Every picture should be left out, but the lines below must be repeated exactly.

DATASET RECORDS Block Start

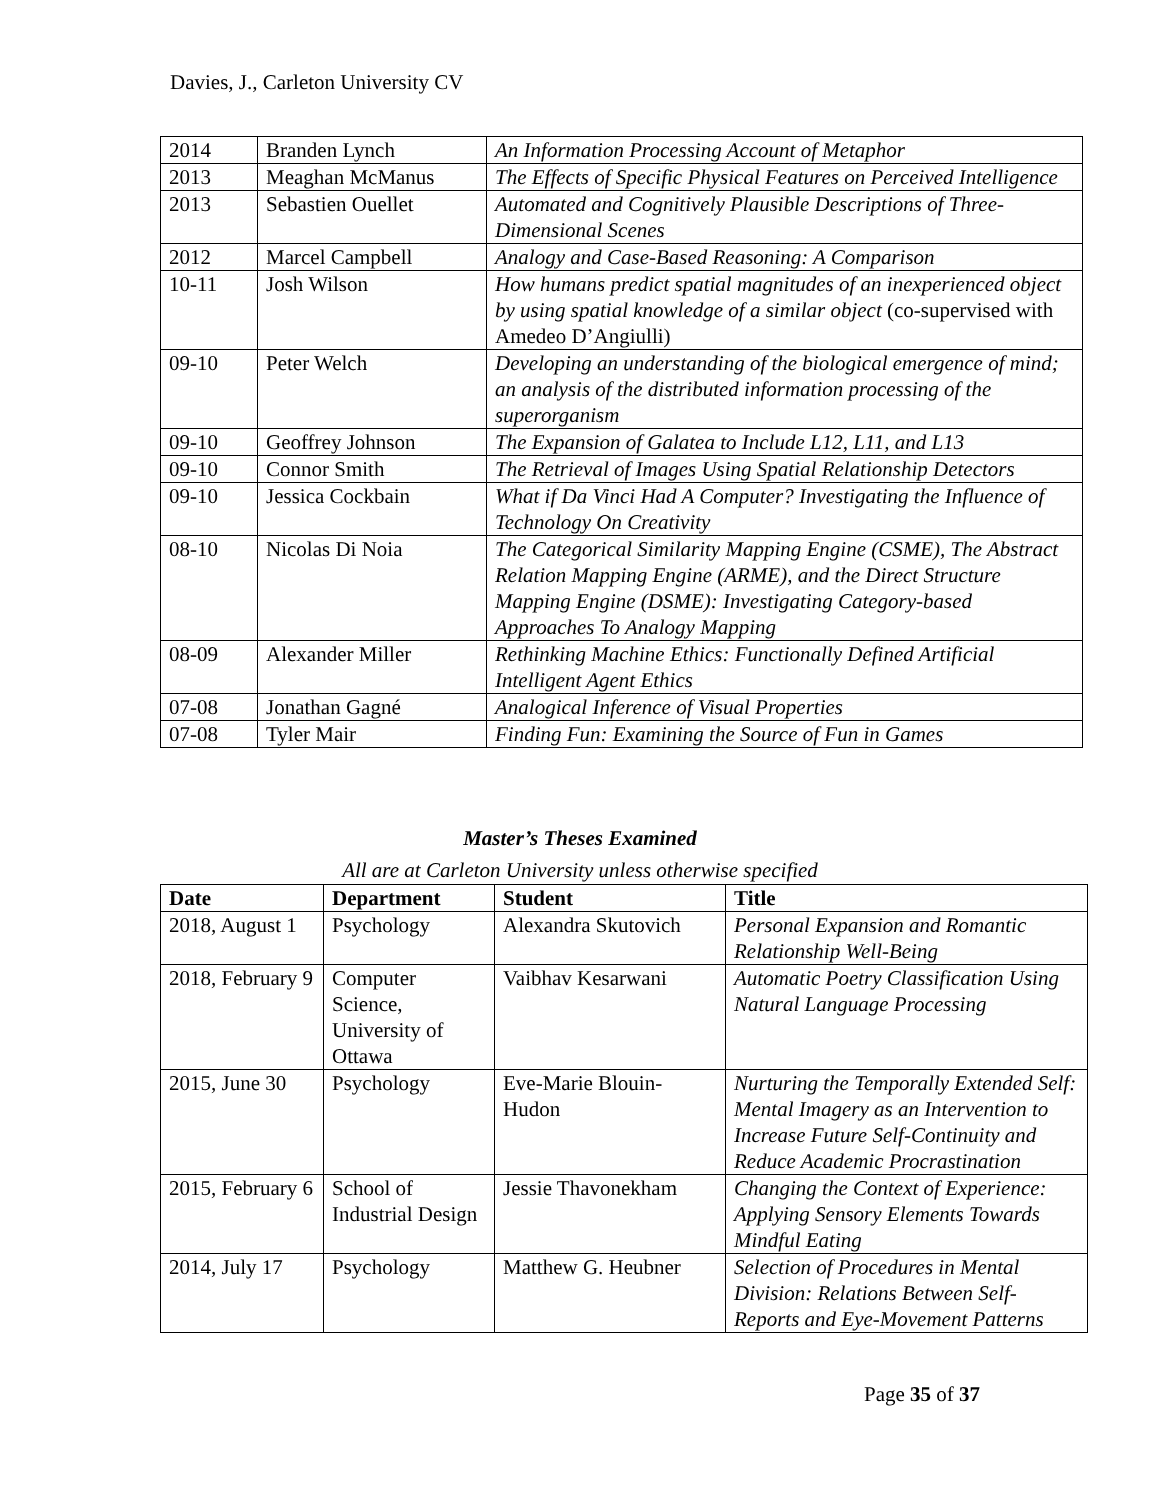Davies, J., Carleton University CV
| 2014 | Branden Lynch | An Information Processing Account of Metaphor |
| 2013 | Meaghan McManus | The Effects of Specific Physical Features on Perceived Intelligence |
| 2013 | Sebastien Ouellet | Automated and Cognitively Plausible Descriptions of Three-Dimensional Scenes |
| 2012 | Marcel Campbell | Analogy and Case-Based Reasoning: A Comparison |
| 10-11 | Josh Wilson | How humans predict spatial magnitudes of an inexperienced object by using spatial knowledge of a similar object (co-supervised with Amedeo D’Angiulli) |
| 09-10 | Peter Welch | Developing an understanding of the biological emergence of mind; an analysis of the distributed information processing of the superorganism |
| 09-10 | Geoffrey Johnson | The Expansion of Galatea to Include L12, L11, and L13 |
| 09-10 | Connor Smith | The Retrieval of Images Using Spatial Relationship Detectors |
| 09-10 | Jessica Cockbain | What if Da Vinci Had A Computer? Investigating the Influence of Technology On Creativity |
| 08-10 | Nicolas Di Noia | The Categorical Similarity Mapping Engine (CSME), The Abstract Relation Mapping Engine (ARME), and the Direct Structure Mapping Engine (DSME): Investigating Category-based Approaches To Analogy Mapping |
| 08-09 | Alexander Miller | Rethinking Machine Ethics: Functionally Defined Artificial Intelligent Agent Ethics |
| 07-08 | Jonathan Gagné | Analogical Inference of Visual Properties |
| 07-08 | Tyler Mair | Finding Fun: Examining the Source of Fun in Games |
Master’s Theses Examined
All are at Carleton University unless otherwise specified
| Date | Department | Student | Title |
| --- | --- | --- | --- |
| 2018, August 1 | Psychology | Alexandra Skutovich | Personal Expansion and Romantic Relationship Well-Being |
| 2018, February 9 | Computer Science, University of Ottawa | Vaibhav Kesarwani | Automatic Poetry Classification Using Natural Language Processing |
| 2015, June 30 | Psychology | Eve-Marie Blouin-Hudon | Nurturing the Temporally Extended Self: Mental Imagery as an Intervention to Increase Future Self-Continuity and Reduce Academic Procrastination |
| 2015, February 6 | School of Industrial Design | Jessie Thavonekham | Changing the Context of Experience: Applying Sensory Elements Towards Mindful Eating |
| 2014, July 17 | Psychology | Matthew G. Heubner | Selection of Procedures in Mental Division: Relations Between Self-Reports and Eye-Movement Patterns |
Page 35 of 37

DATASET RECORDS Block End

**WRITTEN RESPONSE**.
Davies, J., Carleton University CV
| 2014 | Branden Lynch | An Information Processing Account of Metaphor |
| 2013 | Meaghan McManus | The Effects of Specific Physical Features on Perceived Intelligence |
| 2013 | Sebastien Ouellet | Automated and Cognitively Plausible Descriptions of Three-Dimensional Scenes |
| 2012 | Marcel Campbell | Analogy and Case-Based Reasoning: A Comparison |
| 10-11 | Josh Wilson | How humans predict spatial magnitudes of an inexperienced object by using spatial knowledge of a similar object (co-supervised with Amedeo D’Angiulli) |
| 09-10 | Peter Welch | Developing an understanding of the biological emergence of mind; an analysis of the distributed information processing of the superorganism |
| 09-10 | Geoffrey Johnson | The Expansion of Galatea to Include L12, L11, and L13 |
| 09-10 | Connor Smith | The Retrieval of Images Using Spatial Relationship Detectors |
| 09-10 | Jessica Cockbain | What if Da Vinci Had A Computer? Investigating the Influence of Technology On Creativity |
| 08-10 | Nicolas Di Noia | The Categorical Similarity Mapping Engine (CSME), The Abstract Relation Mapping Engine (ARME), and the Direct Structure Mapping Engine (DSME): Investigating Category-based Approaches To Analogy Mapping |
| 08-09 | Alexander Miller | Rethinking Machine Ethics: Functionally Defined Artificial Intelligent Agent Ethics |
| 07-08 | Jonathan Gagné | Analogical Inference of Visual Properties |
| 07-08 | Tyler Mair | Finding Fun: Examining the Source of Fun in Games |
Master’s Theses Examined
All are at Carleton University unless otherwise specified
| Date | Department | Student | Title |
| --- | --- | --- | --- |
| 2018, August 1 | Psychology | Alexandra Skutovich | Personal Expansion and Romantic Relationship Well-Being |
| 2018, February 9 | Computer Science, University of Ottawa | Vaibhav Kesarwani | Automatic Poetry Classification Using Natural Language Processing |
| 2015, June 30 | Psychology | Eve-Marie Blouin-Hudon | Nurturing the Temporally Extended Self: Mental Imagery as an Intervention to Increase Future Self-Continuity and Reduce Academic Procrastination |
| 2015, February 6 | School of Industrial Design | Jessie Thavonekham | Changing the Context of Experience: Applying Sensory Elements Towards Mindful Eating |
| 2014, July 17 | Psychology | Matthew G. Heubner | Selection of Procedures in Mental Division: Relations Between Self-Reports and Eye-Movement Patterns |
Page 35 of 37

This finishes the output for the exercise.